Academic/Professional Position
Undergraduate
Recommended Citation
Duarte, Manuel A.; Garcia, Krystal; Arriaga, Marco A.; Levy, Arkene; and Chew, Sue Anne, "An Evaluation of the Combination of Metformin and Y15 for the Treatment of Platinum-Resistant Ovarian Cancer" (2024). Research Symposium. 8.
https://scholarworks.utrgv.edu/somrs/2024/posters/8
Included in
An Evaluation of the Combination of Metformin and Y15 for the Treatment of Platinum-Resistant Ovarian Cancer
Background: Ovarian cancer is the fifth leading cause of cancer mortality among women. This high mortality rate is linked to the development of resistance to first-line chemotherapy with platinum compounds which has been attributed in part to increased activity of focal adhesion kinase (FAK). The anti-diabetic drug Metformin was previously shown to inhibit the proliferation and migration of ovarian cancer cells and thus, the combination of a FAK inhibitor, Y15, and Metformin may be a promising treatment for platinum-resistant ovarian cancer (PROC). The objective of this study was to evaluate the combination of Y15 and Metformin on PROC cell viability and the mechanism of cell death.
Methods: An MTT assay was used to analyze cell viability in PROC OVCAR3 cells after 48 h of treatment by measuring the absorbance at 570 nm with a microplate reader. Western blot was used to determine the protein levels of the apoptosis marker cleaved PARP and caspase 3 and the autophagy marker LC3B-II.
Results: The exposure of OVCAR3 platinum-resistant ovarian cancer cells to Metformin (4.5 mM) + Y15 (5.5 µM) resulted in a significantly enhanced cytotoxicity (32.6 ± 1.8%) compared to single drug treatment with either Metformin (4.5 mM) (65.0 ± 4.2%) or Y15 (5.5 µM) (66.0 ± 4.8%). A combination of Metformin (7.8 mM) + Y15 (5.5 µM) resulted in a significantly enhanced cytotoxicity (22.8 ± 1.5%) compared to single drug treatment with either Metformin (7.8 mM) (50.7 ± 3.7%) or Y15 (5.5 µM) (66.0 ± 4.8%). Cells treated with the combination of Metformin and Y15 for 24, 48, and 72-hours showed an increase in cleaved PARP compared to the control, Metformin alone and Y15 alone. For Metformin alone, there was an increase in cleaved PARP compared to the control at all timepoints and increased from 24 hours to 72 hours. For Y15 alone, the amount of cleaved PARP was also higher compared to the control at all time points, however, decreased over time from 24 to 72 hours. Cells treated with the combination of Metformin and Y15 for 72-hours showed an increase in caspase 3 compared to control, Metformin alone and Y15 alone. Cells treated with Metformin, Y15, and a combination of Metformin and Y15 showed no conversion of LC3B-I to LC3B-II, which occurs during autophagy.

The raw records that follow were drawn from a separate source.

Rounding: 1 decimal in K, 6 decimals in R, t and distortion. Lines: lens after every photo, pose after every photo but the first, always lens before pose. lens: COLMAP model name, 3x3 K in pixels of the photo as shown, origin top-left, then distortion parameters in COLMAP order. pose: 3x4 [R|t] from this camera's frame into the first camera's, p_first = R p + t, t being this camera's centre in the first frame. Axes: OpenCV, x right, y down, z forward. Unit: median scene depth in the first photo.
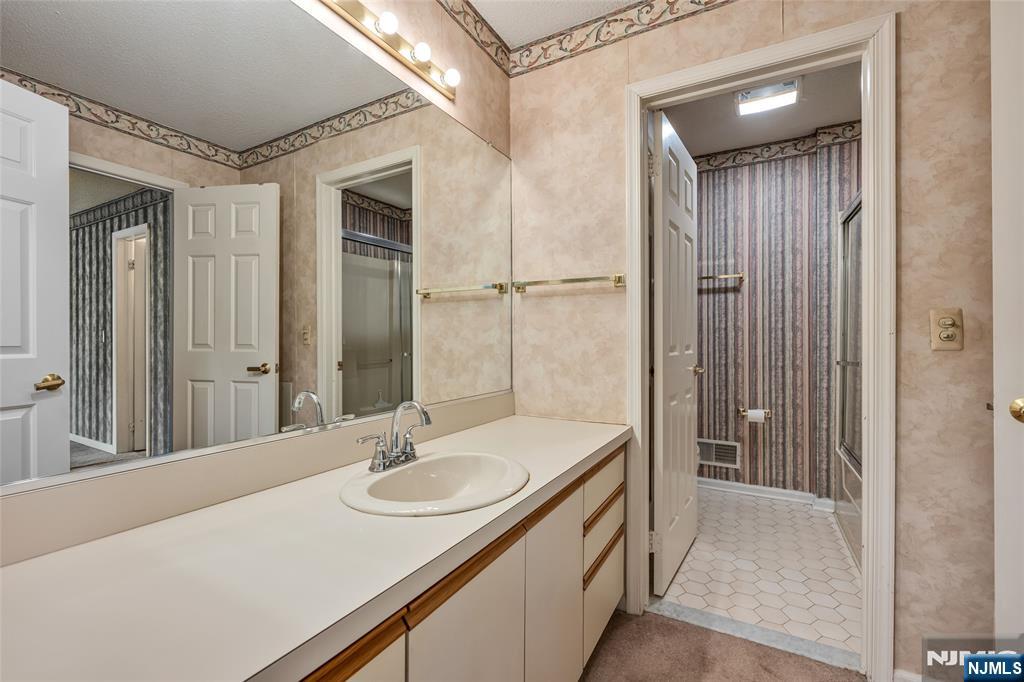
lens RADIAL K [[444.4, 0, 512.3], [0, 444.4, 338.5], [0, 0, 1]] dist [-0.002009, 0.000285]
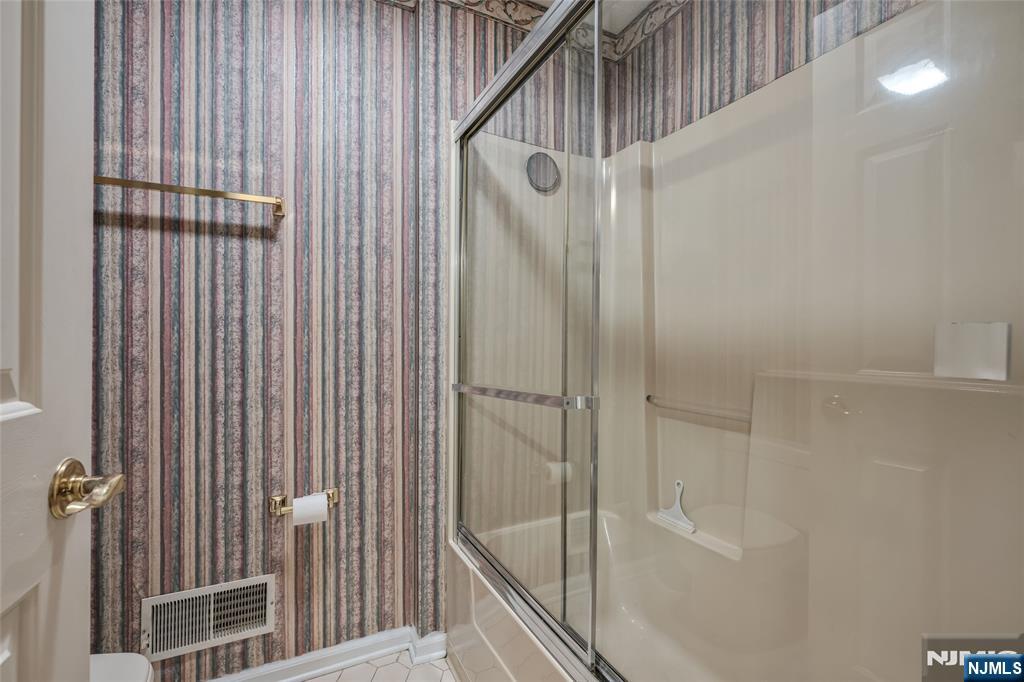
lens RADIAL K [[444.4, 0, 512.6], [0, 444.4, 342.7], [0, 0, 1]] dist [-0.002009, 0.000285]
pose [[0.564378, 0.003774, 0.825508, 0.283632], [-0.001128, 0.999992, -0.003801, 0.001838], [-0.825516, 0.001214, 0.564377, 0.561008]]
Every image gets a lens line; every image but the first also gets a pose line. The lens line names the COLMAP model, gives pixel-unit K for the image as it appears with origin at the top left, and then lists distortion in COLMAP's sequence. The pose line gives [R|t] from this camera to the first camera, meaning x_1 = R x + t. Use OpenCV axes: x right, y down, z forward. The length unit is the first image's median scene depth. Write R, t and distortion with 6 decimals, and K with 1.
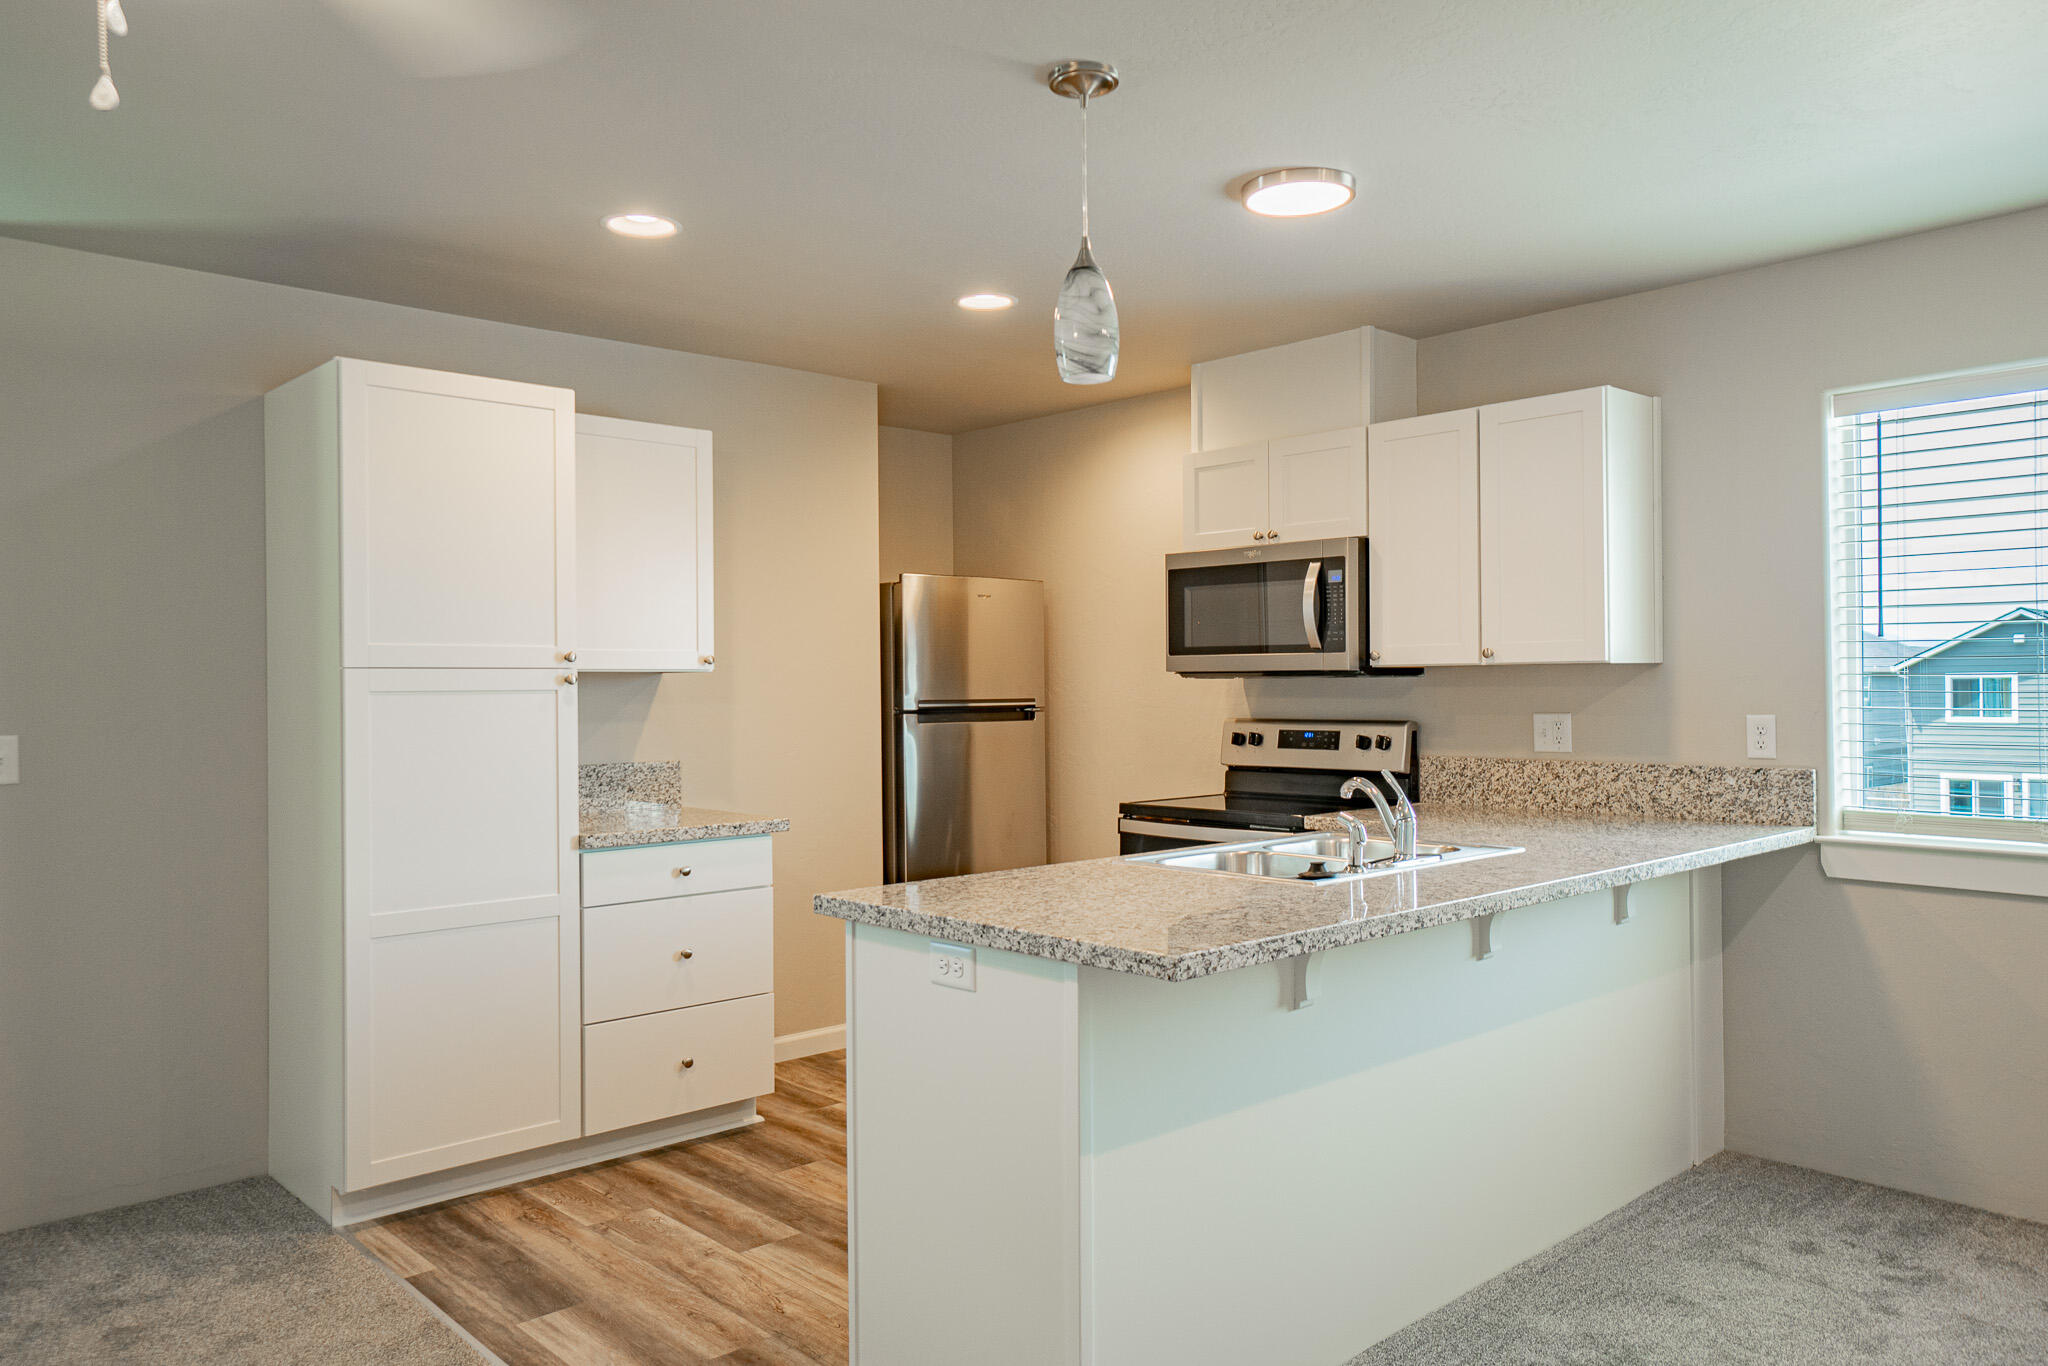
lens RADIAL K [[1452.6, 0, 1024.0], [0, 1452.6, 683.0], [0, 0, 1]] dist [0.006835, 0.003136]
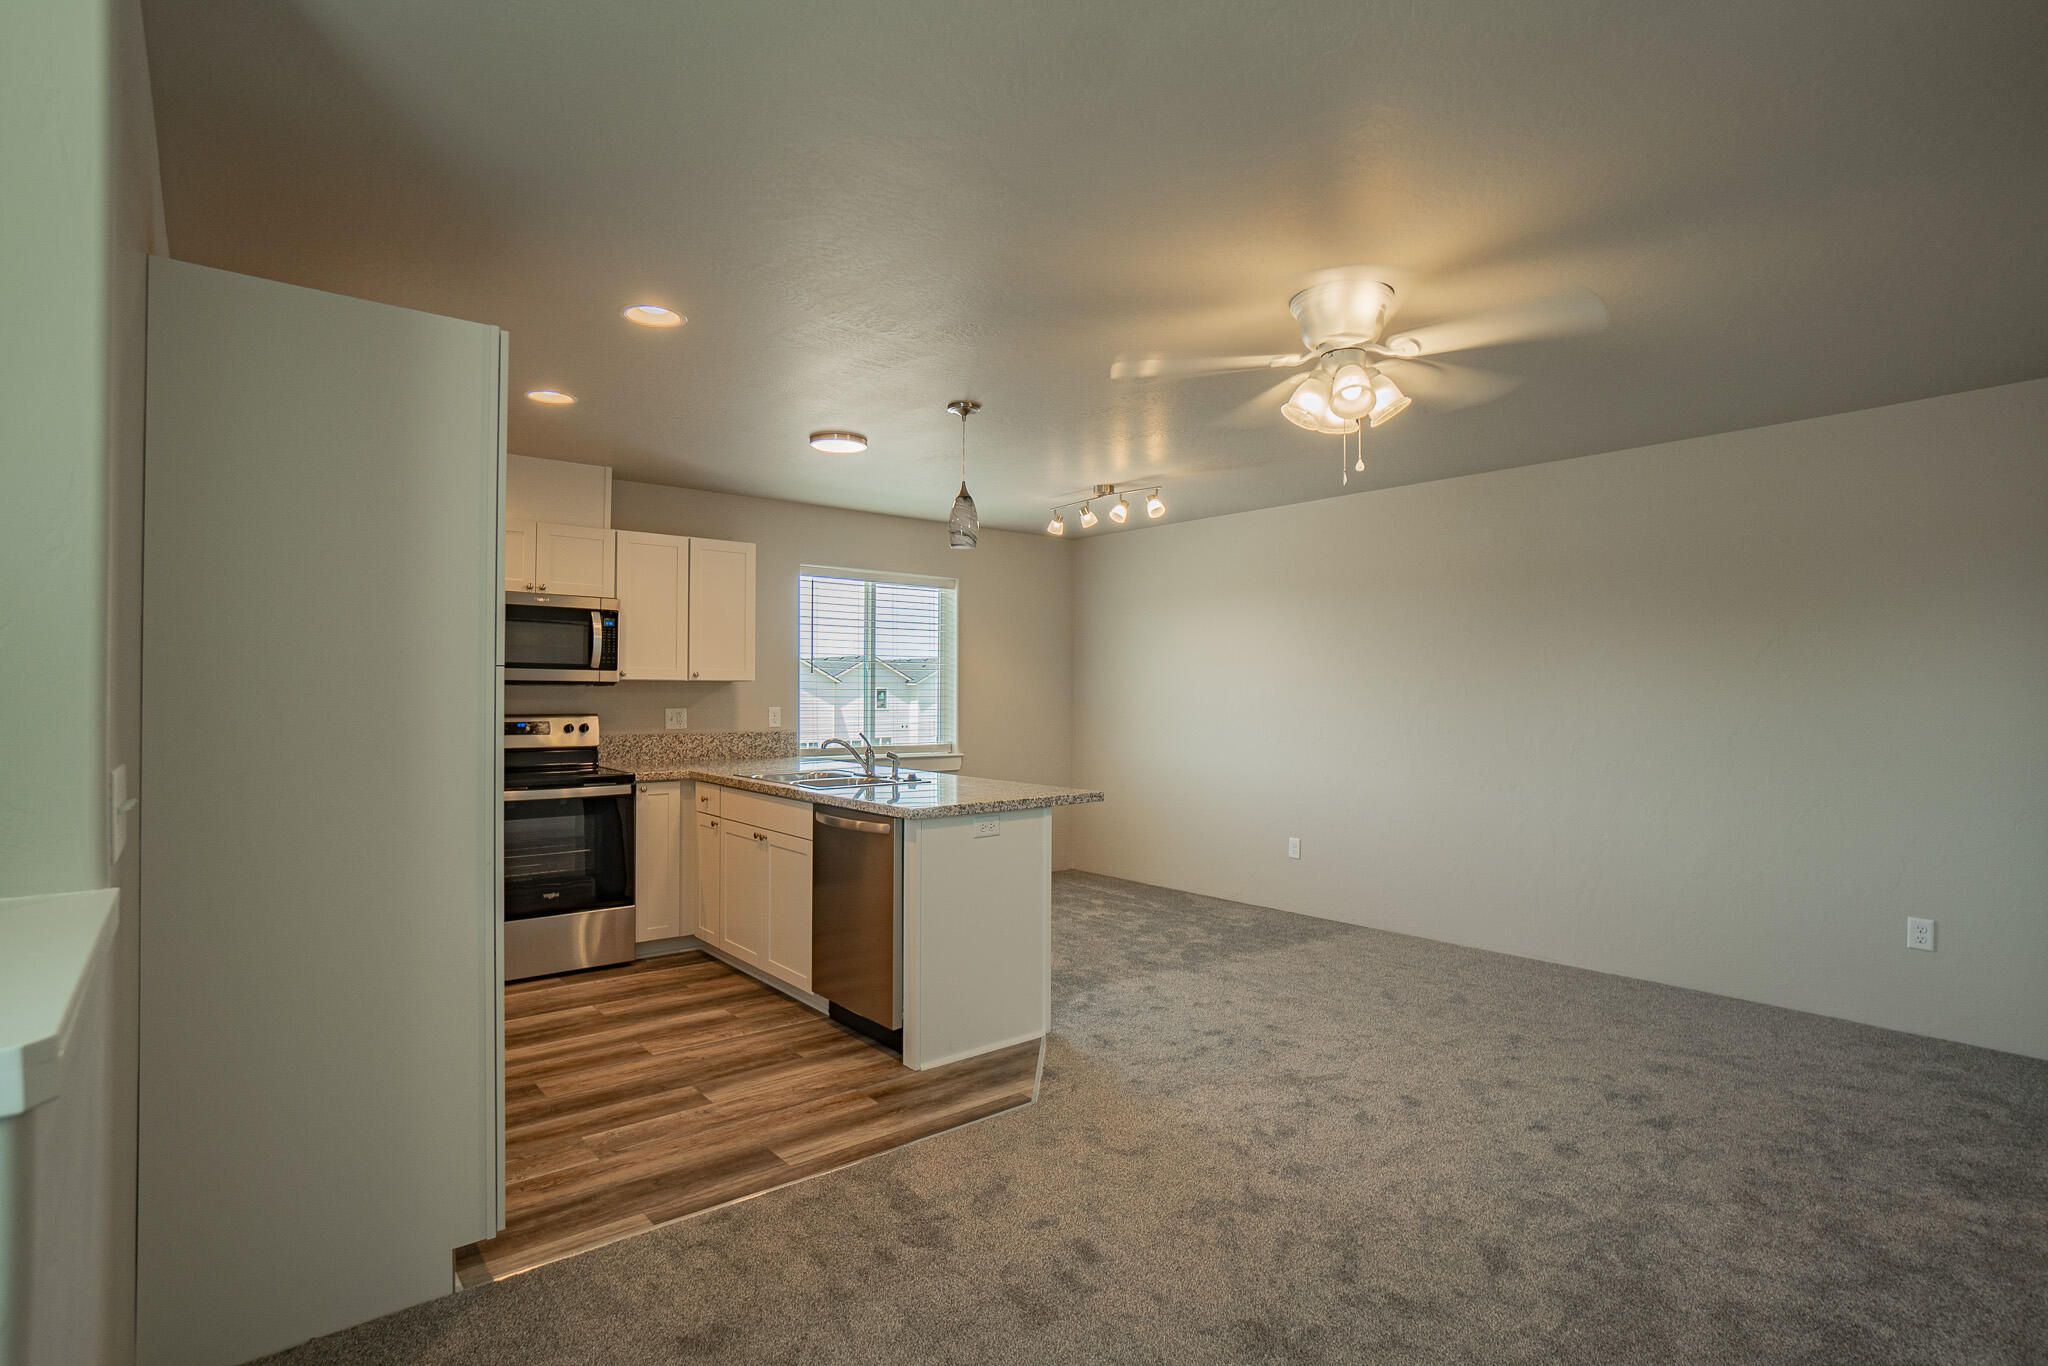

Conclusion: Thus, it is concluded that the mechanism of cell death for both Metformin and Y15 is through apoptosis and not autophagy and apoptosis is enhanced with the combination of the drugs. The delivery of Metformin and Y15 can result in an additive effect on cell viability through apoptosis and can be further explored as a promising approach for the treatment of PROC.